---- INFORMATION SUPPLIED

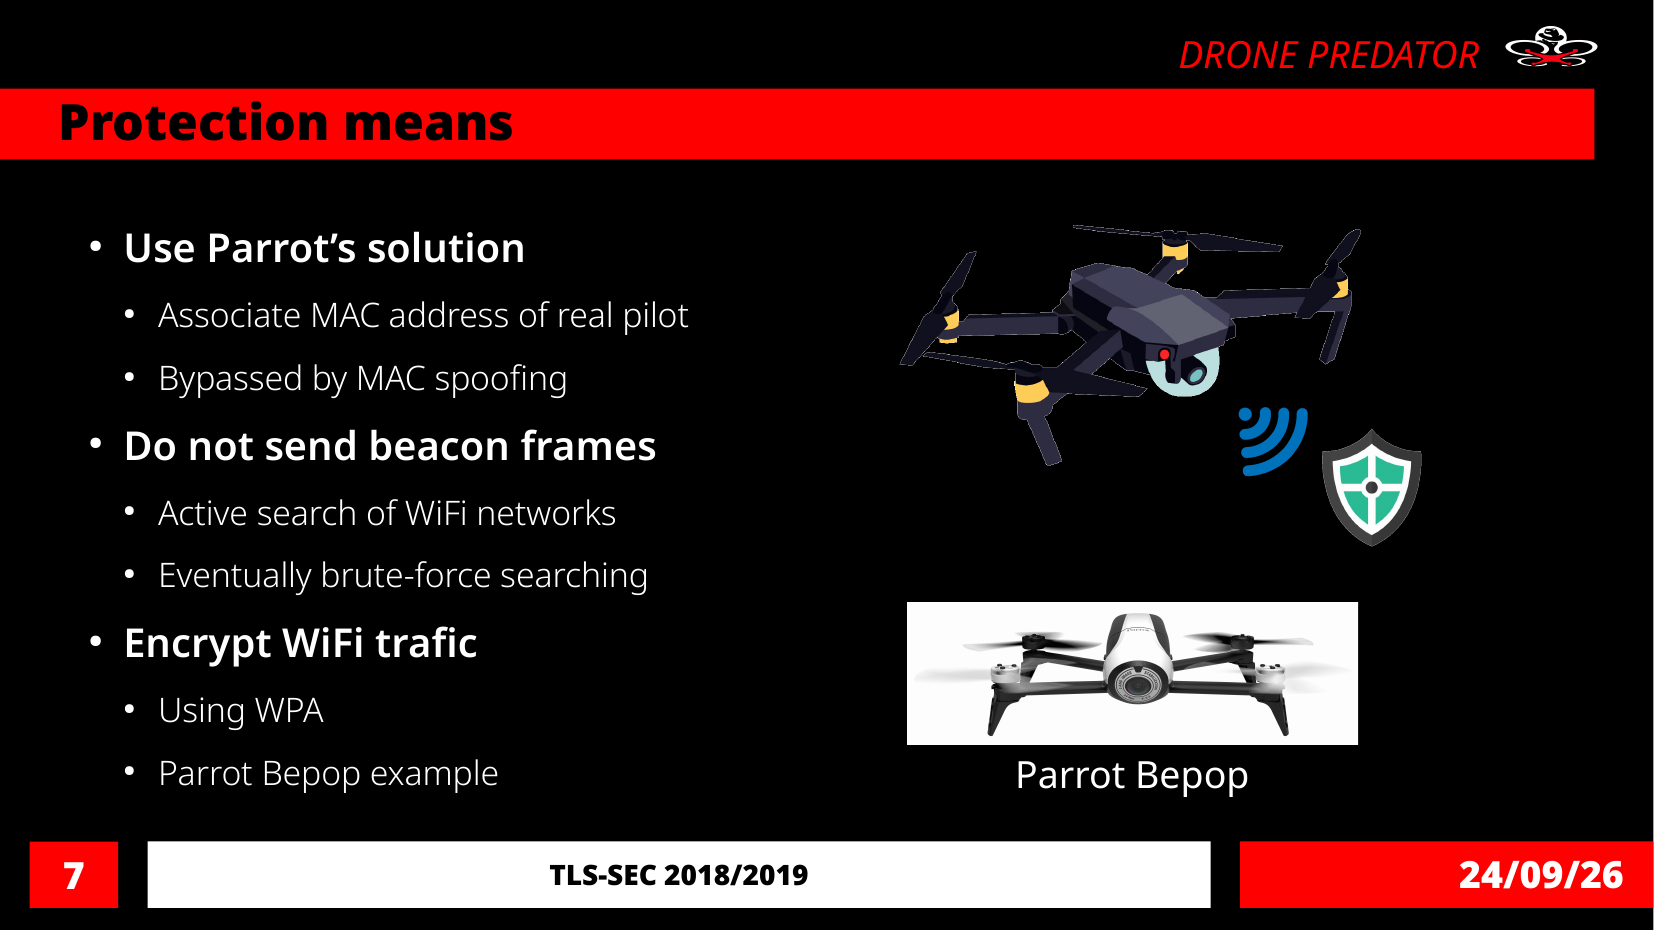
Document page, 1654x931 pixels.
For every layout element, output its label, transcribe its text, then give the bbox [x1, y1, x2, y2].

title Protection means [59, 44, 1595, 156]
picture [907, 602, 1359, 745]
list Use Parrot’s solution Associate MAC address of real pilot Bypassed by MAC spoofing Do not send beacon frames Active search of WiFi networks Eventually brute-force searching Encrypt WiFi trafic Using WPA Parrot Bepop example [88, 219, 715, 796]
picture [832, 200, 1433, 556]
text_box Parrot Bepop [944, 740, 1321, 804]
picture [1488, 15, 1617, 80]
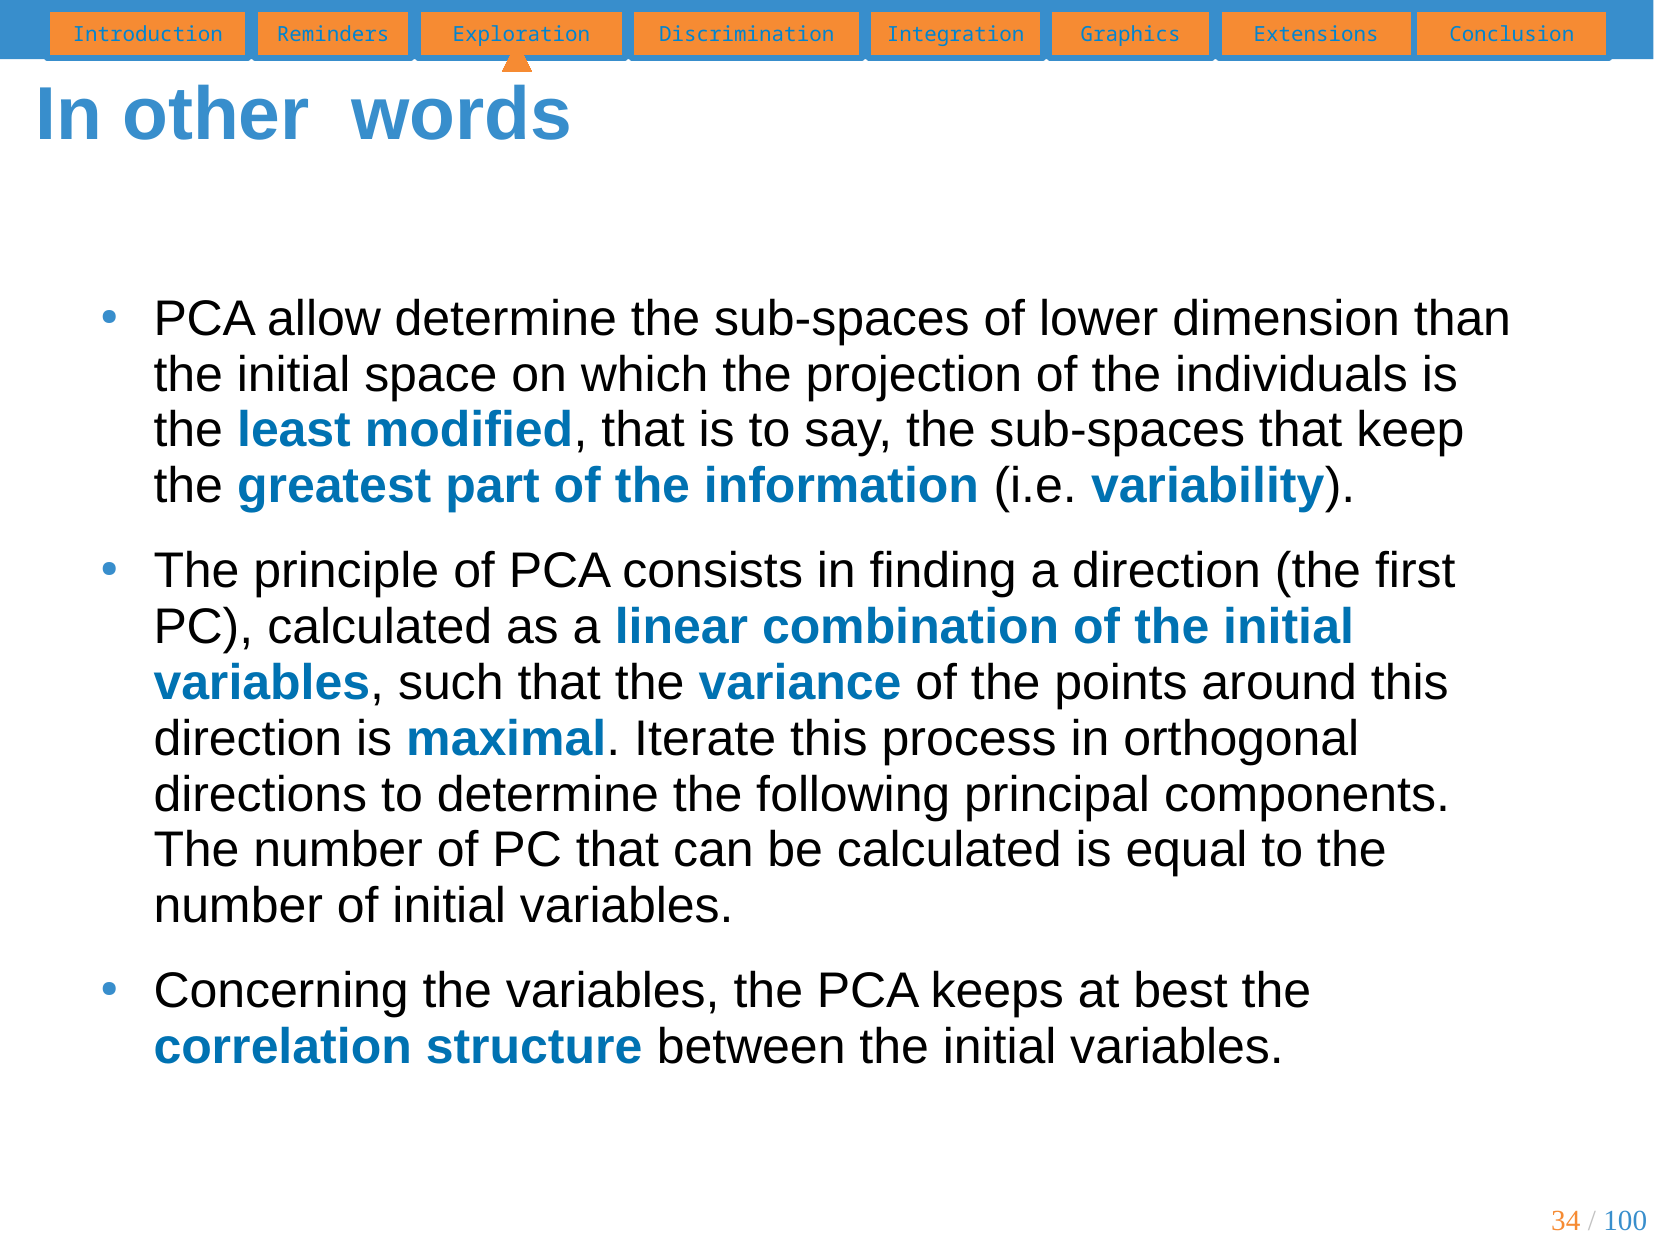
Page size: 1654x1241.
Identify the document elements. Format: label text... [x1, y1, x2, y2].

list PCA allow determine the sub-spaces of lower dimension than the initial space on which the projection of the individuals is the least modified, that is to say, the sub-spaces that keep the greatest part of the information (i.e. variability). The principle of PCA consists in finding a direction (the first PC), calculated as a linear combination of the initial variables, such that the variance of the points around this direction is maximal. Iterate this process in orthogonal directions to determine the following principal components. The number of PC that can be calculated is equal to the number of initial variables. Concerning the variables, the PCA keeps at best the correlation structure between the initial variables. [82, 290, 1538, 1134]
text_box [502, 41, 532, 72]
title In other words [35, 61, 1571, 166]
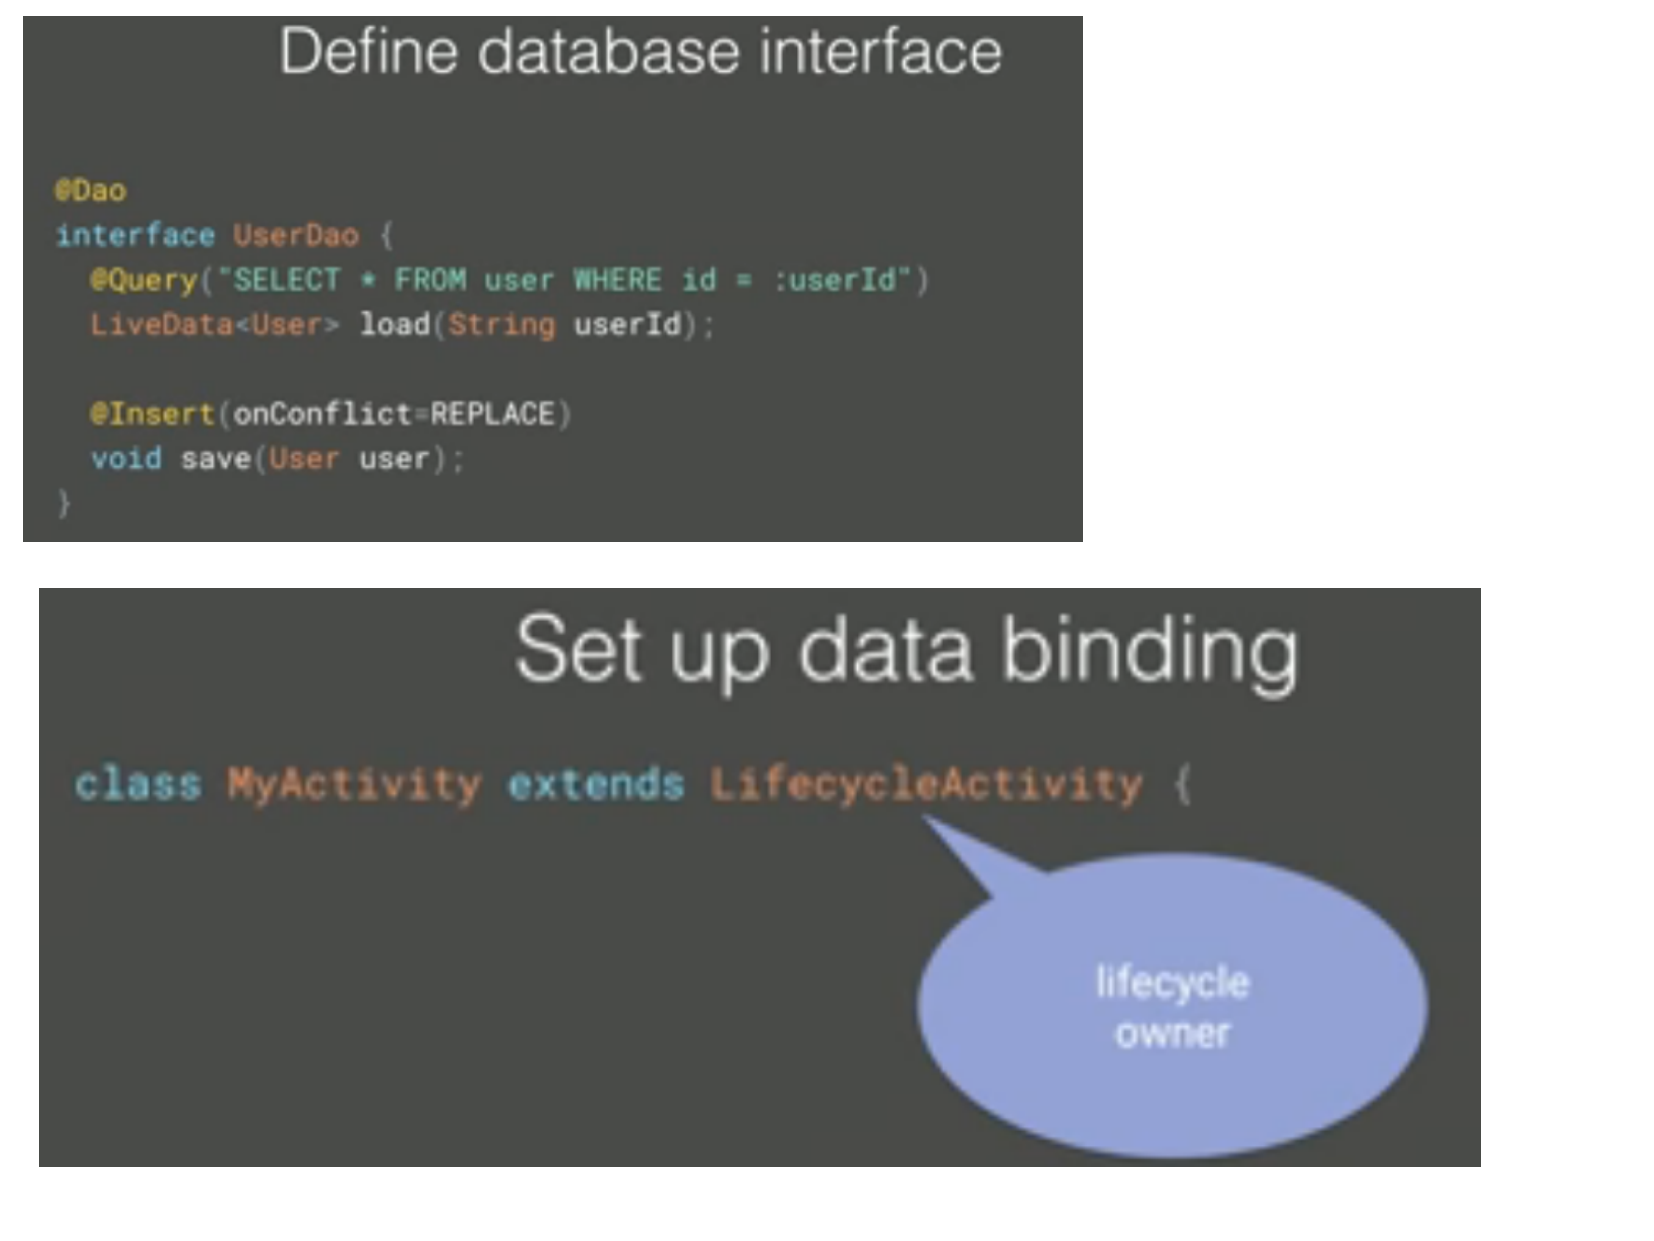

--------

## REQUIRED TASK
Count how many lines in the items above contain the word "label", with case counting, and reply with only that number.

## FINAL ANSWER
2